Jane Eyre - Page 271/412

"How are you now, Jane?"

"Much better, sir; I shall be well soon."

"Taste the wine again, Jane."

I obeyed him; then he put the glass on the table, stood before me,

and looked at me attentively. Suddenly he turned away, with an

inarticulate exclamation, full of passionate emotion of some kind;

he walked fast through the room and came back; he stooped towards me

as if to kiss me; but I remembered caresses were now forbidden. I

turned my face away and put his aside.

"What!--How is this?" he exclaimed hastily. "Oh, I know! you won't

kiss the husband of Bertha Mason? You consider my arms filled and

my embraces appropriated?"

"At any rate, there is neither room nor claim for me, sir."

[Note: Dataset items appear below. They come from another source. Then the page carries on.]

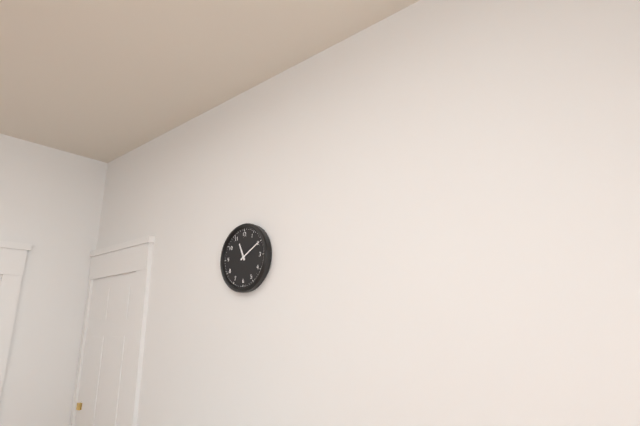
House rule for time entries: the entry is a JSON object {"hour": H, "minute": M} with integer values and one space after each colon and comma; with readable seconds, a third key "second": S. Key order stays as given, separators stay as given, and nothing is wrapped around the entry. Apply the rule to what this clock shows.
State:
{"hour": 11, "minute": 10}
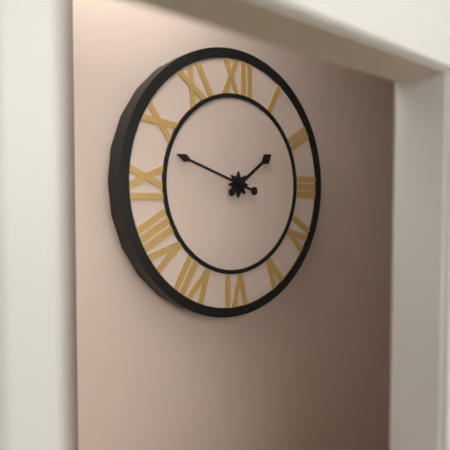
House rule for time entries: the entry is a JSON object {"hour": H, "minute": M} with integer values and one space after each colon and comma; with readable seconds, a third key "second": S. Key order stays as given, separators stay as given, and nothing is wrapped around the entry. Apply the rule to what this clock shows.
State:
{"hour": 1, "minute": 48}
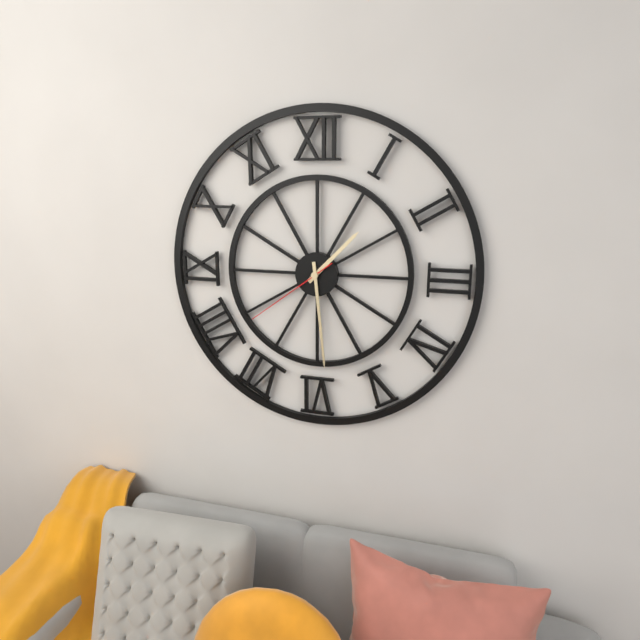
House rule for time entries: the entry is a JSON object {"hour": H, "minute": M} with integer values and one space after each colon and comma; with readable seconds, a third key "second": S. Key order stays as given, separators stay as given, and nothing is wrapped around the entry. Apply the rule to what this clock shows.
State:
{"hour": 1, "minute": 29, "second": 39}
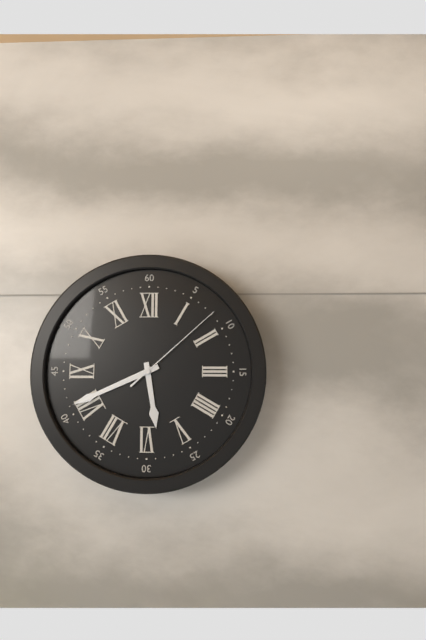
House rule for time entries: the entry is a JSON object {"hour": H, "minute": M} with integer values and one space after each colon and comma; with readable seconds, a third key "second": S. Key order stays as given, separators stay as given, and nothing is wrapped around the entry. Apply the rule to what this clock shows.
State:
{"hour": 5, "minute": 41, "second": 8}
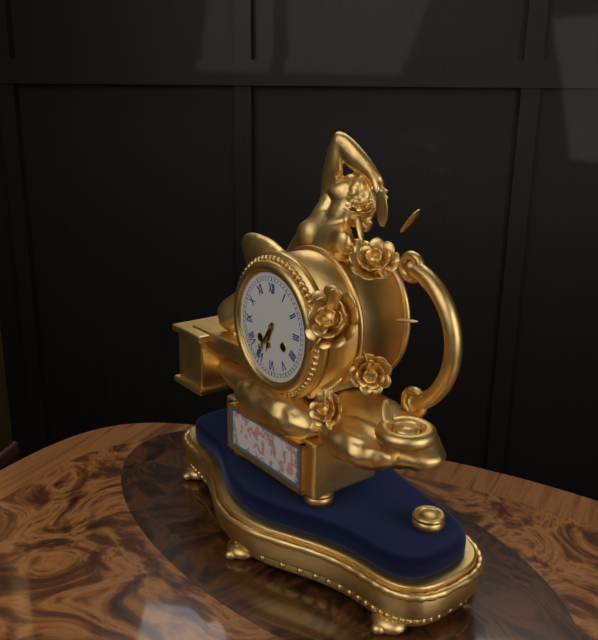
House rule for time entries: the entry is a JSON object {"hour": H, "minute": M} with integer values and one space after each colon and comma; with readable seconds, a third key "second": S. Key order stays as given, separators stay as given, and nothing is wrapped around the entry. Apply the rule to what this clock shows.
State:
{"hour": 6, "minute": 36}
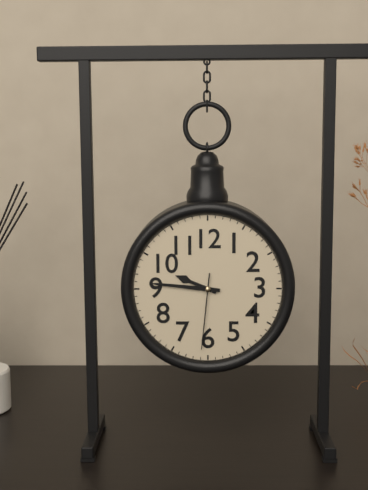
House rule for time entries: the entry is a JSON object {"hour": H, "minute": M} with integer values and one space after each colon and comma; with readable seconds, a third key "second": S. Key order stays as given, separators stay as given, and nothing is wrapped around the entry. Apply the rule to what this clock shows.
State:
{"hour": 9, "minute": 46, "second": 31}
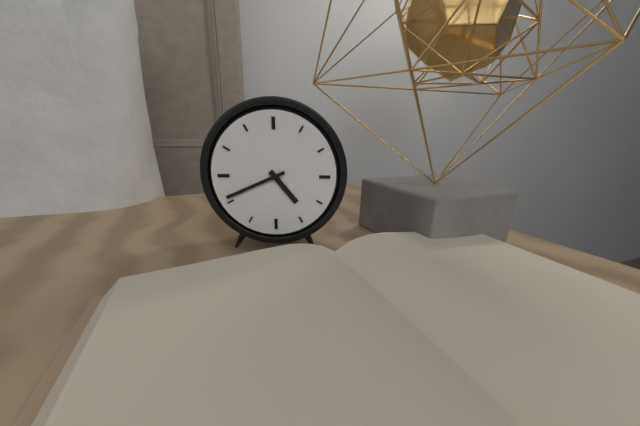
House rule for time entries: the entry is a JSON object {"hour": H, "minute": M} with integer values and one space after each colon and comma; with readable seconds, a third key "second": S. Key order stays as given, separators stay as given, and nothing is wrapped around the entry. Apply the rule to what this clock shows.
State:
{"hour": 4, "minute": 41}
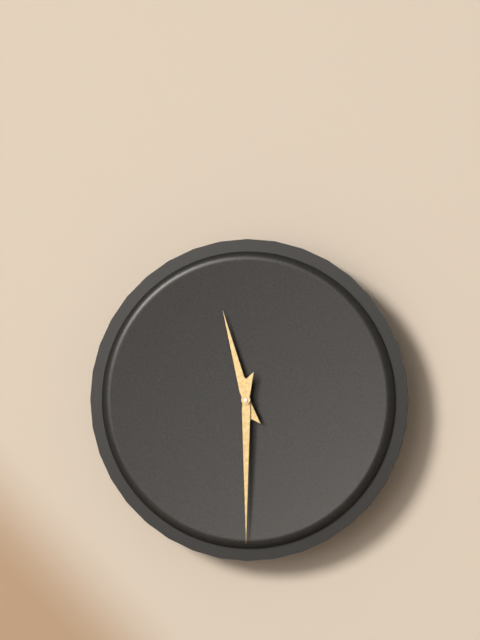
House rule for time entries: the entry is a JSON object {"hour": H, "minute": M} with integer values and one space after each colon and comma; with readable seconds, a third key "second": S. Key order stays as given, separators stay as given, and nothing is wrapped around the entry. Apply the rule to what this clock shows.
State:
{"hour": 11, "minute": 30}
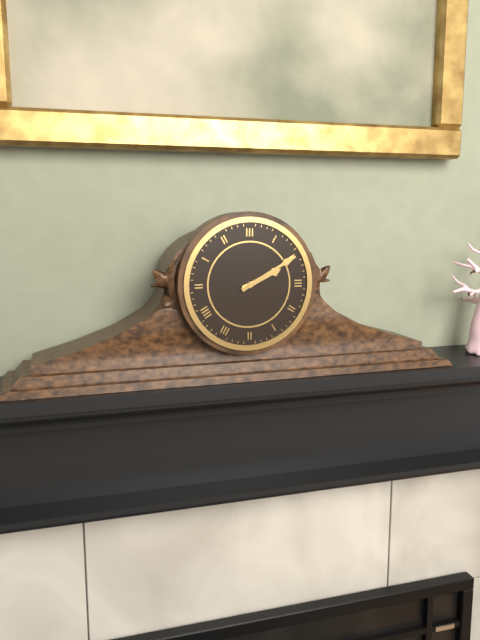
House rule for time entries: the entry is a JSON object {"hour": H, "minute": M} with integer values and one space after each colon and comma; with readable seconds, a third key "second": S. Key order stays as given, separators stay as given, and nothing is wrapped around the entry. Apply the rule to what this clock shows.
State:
{"hour": 2, "minute": 10}
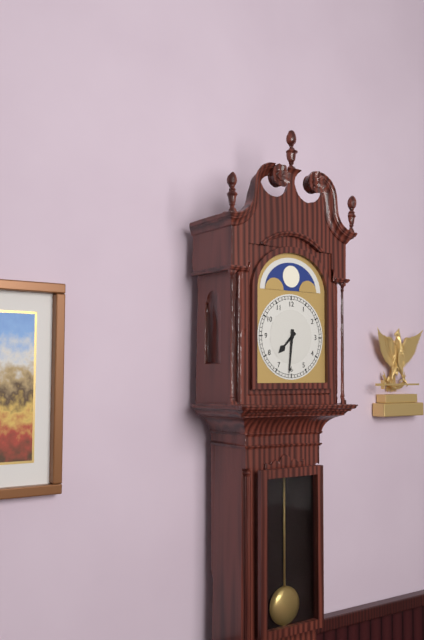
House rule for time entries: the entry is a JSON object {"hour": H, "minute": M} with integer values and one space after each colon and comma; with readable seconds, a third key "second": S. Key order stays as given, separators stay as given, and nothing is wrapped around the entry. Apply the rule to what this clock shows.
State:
{"hour": 7, "minute": 31}
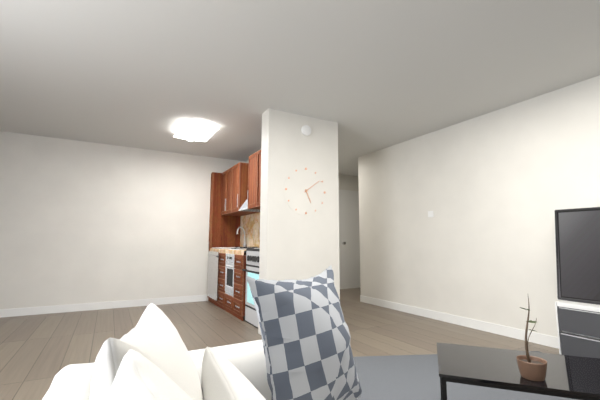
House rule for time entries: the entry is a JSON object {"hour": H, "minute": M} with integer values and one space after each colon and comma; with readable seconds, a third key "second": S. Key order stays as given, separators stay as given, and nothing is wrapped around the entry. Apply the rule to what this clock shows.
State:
{"hour": 5, "minute": 9}
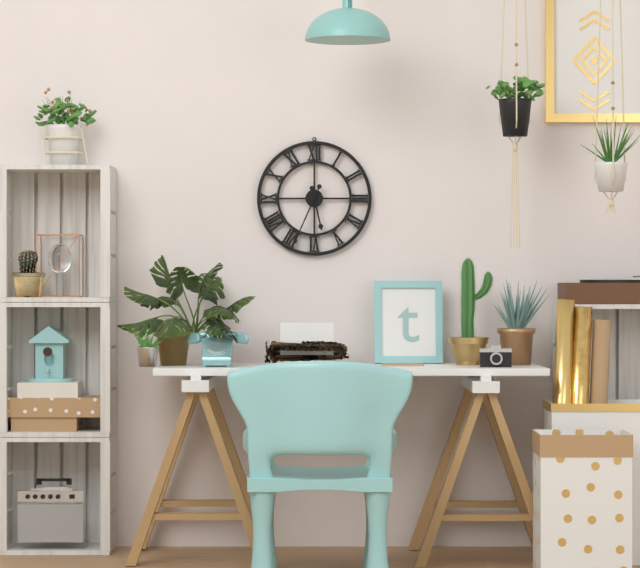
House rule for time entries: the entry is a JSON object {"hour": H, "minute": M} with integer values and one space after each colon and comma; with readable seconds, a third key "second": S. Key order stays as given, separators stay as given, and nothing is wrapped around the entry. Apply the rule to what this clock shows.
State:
{"hour": 5, "minute": 34}
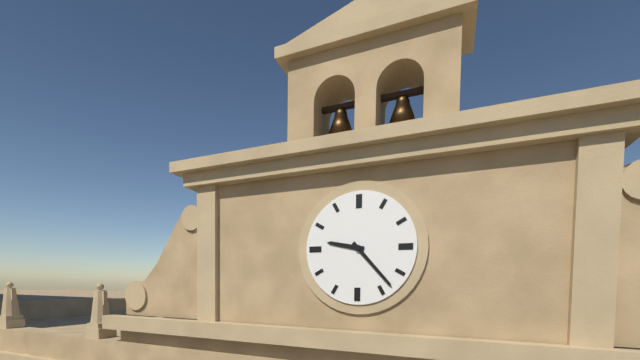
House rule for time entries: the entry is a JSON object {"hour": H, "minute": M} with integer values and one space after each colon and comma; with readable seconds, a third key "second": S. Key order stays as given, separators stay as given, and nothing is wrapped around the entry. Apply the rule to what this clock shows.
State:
{"hour": 9, "minute": 23}
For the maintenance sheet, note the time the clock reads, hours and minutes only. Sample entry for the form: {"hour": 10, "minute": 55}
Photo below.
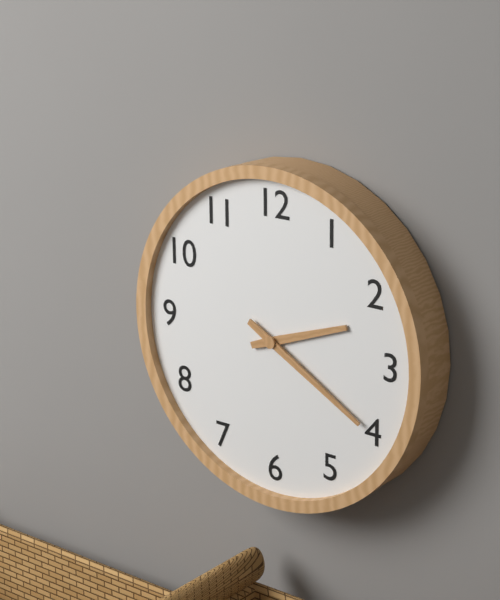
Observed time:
{"hour": 2, "minute": 20}
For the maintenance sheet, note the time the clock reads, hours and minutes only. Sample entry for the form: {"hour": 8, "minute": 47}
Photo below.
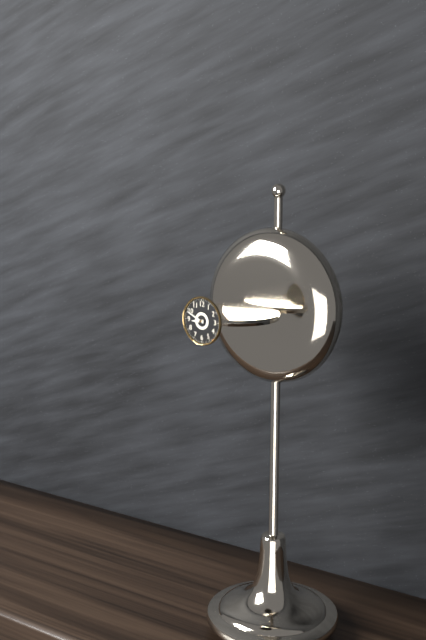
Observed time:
{"hour": 8, "minute": 49}
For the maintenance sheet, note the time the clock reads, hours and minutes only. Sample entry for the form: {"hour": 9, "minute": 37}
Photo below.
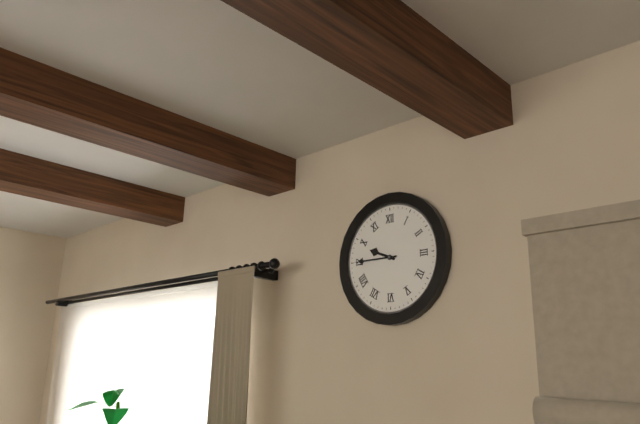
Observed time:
{"hour": 9, "minute": 45}
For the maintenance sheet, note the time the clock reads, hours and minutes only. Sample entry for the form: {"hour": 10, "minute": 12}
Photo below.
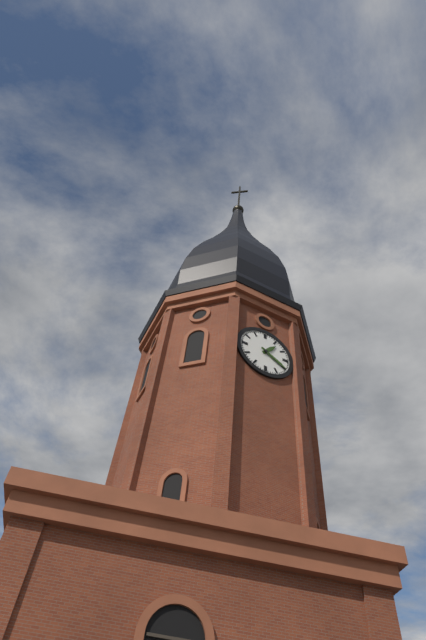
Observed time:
{"hour": 1, "minute": 20}
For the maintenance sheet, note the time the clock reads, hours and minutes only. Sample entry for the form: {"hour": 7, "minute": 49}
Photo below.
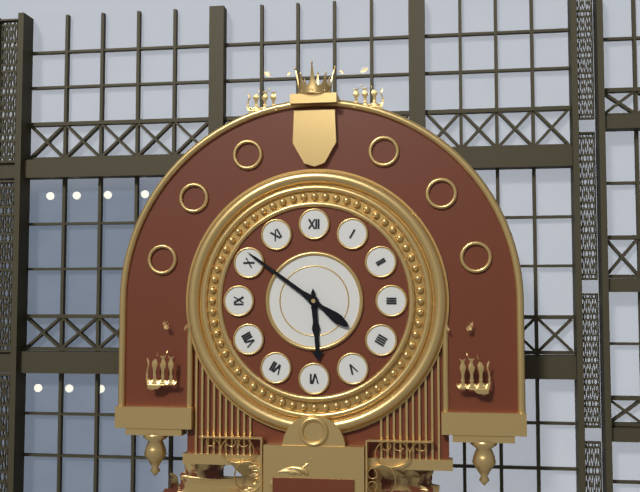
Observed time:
{"hour": 5, "minute": 51}
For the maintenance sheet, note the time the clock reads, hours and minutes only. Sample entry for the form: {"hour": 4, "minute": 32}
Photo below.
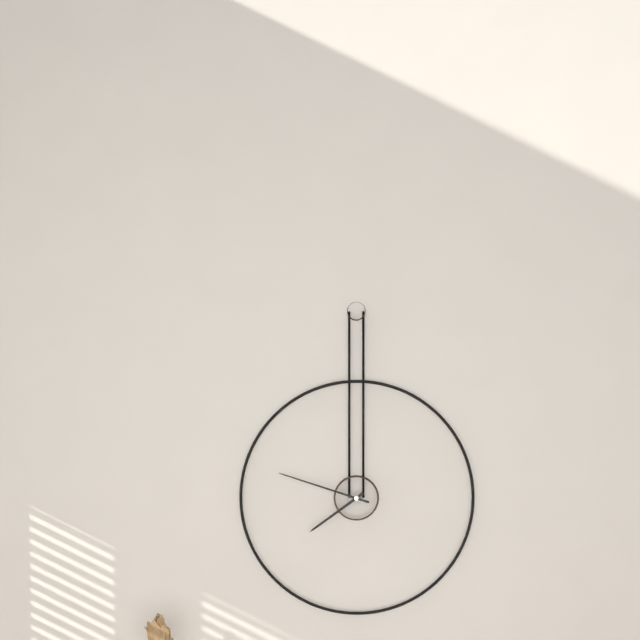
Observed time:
{"hour": 7, "minute": 48}
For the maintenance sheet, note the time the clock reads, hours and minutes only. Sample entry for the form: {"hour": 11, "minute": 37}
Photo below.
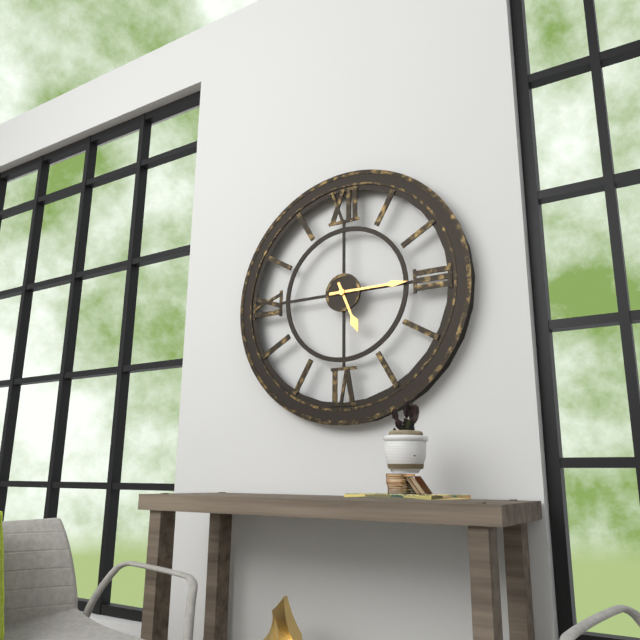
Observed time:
{"hour": 5, "minute": 15}
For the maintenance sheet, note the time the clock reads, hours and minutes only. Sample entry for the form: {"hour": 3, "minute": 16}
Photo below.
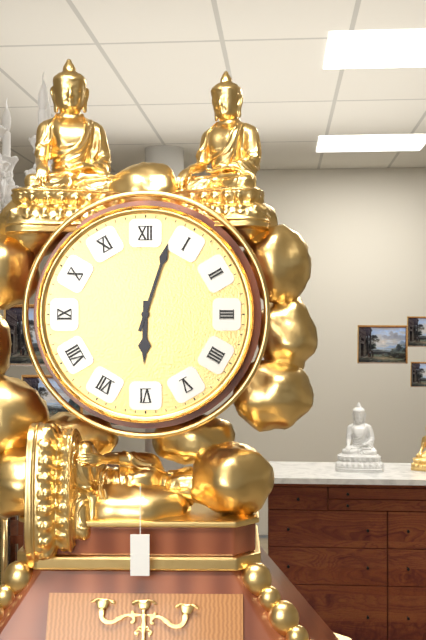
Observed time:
{"hour": 6, "minute": 3}
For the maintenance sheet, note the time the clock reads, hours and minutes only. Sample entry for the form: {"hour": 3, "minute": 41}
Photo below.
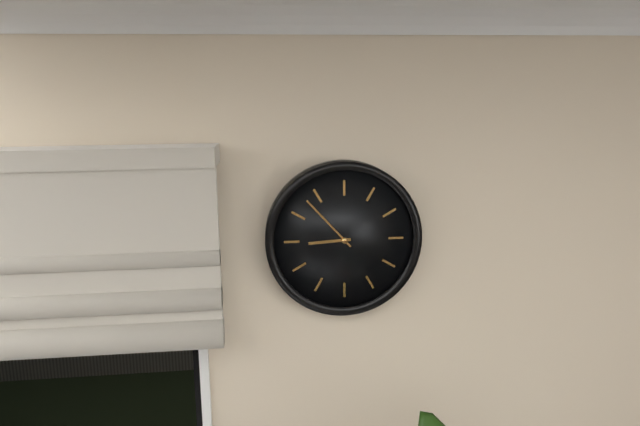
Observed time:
{"hour": 8, "minute": 53}
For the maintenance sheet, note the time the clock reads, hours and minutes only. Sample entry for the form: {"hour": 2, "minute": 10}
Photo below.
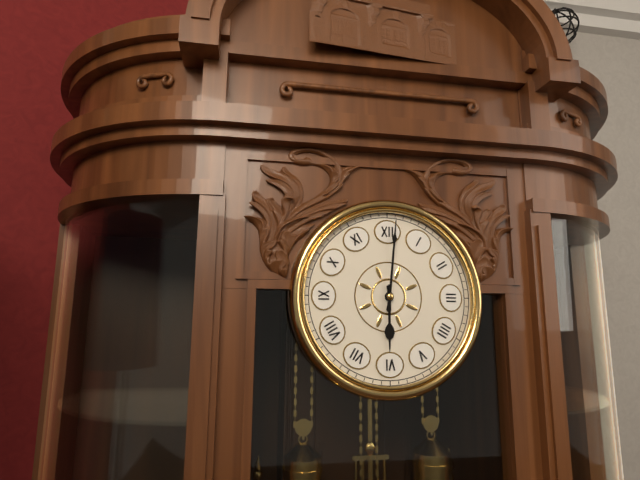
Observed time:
{"hour": 6, "minute": 1}
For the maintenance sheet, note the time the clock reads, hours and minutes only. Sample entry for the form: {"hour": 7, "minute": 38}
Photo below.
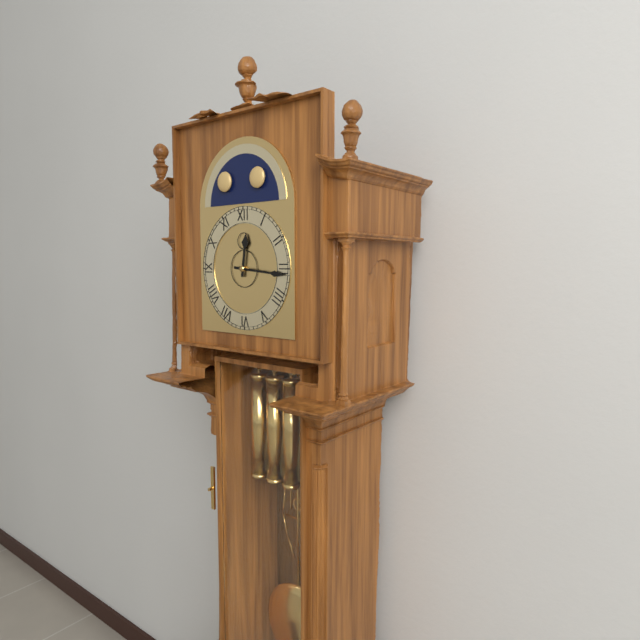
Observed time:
{"hour": 12, "minute": 16}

"Why, Jane? I will spare you the trouble of much talking; I will

answer for you--Because I have a wife already, you would reply.--I

guess rightly?"

"Yes."

"If you think so, you must have a strange opinion of me; you must

regard me as a plotting profligate--a base and low rake who has been

simulating disinterested love in order to draw you into a snare

deliberately laid, and strip you of honour and rob you of self-

respect. What do you say to that? I see you can say nothing in the

first place, you are faint still, and have enough to do to draw your

breath; in the second place, you cannot yet accustom yourself to

accuse and revile me, and besides, the flood-gates of tears are

opened, and they would rush out if you spoke much; and you have no

desire to expostulate, to upbraid, to make a scene: you are

thinking how TO ACT--TALKING you consider is of no use. I know you-

-I am on my guard."

"Sir, I do not wish to act against you," I said; and my unsteady

voice warned me to curtail my sentence.

"Not in your sense of the word, but in mine you are scheming to

destroy me. You have as good as said that I am a married man--as a

married man you will shun me, keep out of my way: just now you have

refused to kiss me. You intend to make yourself a complete stranger

to me: to live under this roof only as Adele's governess; if ever I

say a friendly word to you, if ever a friendly feeling inclines you

again to me, you will say,--'That man had nearly made me his

mistress: I must be ice and rock to him;' and ice and rock you will

accordingly become."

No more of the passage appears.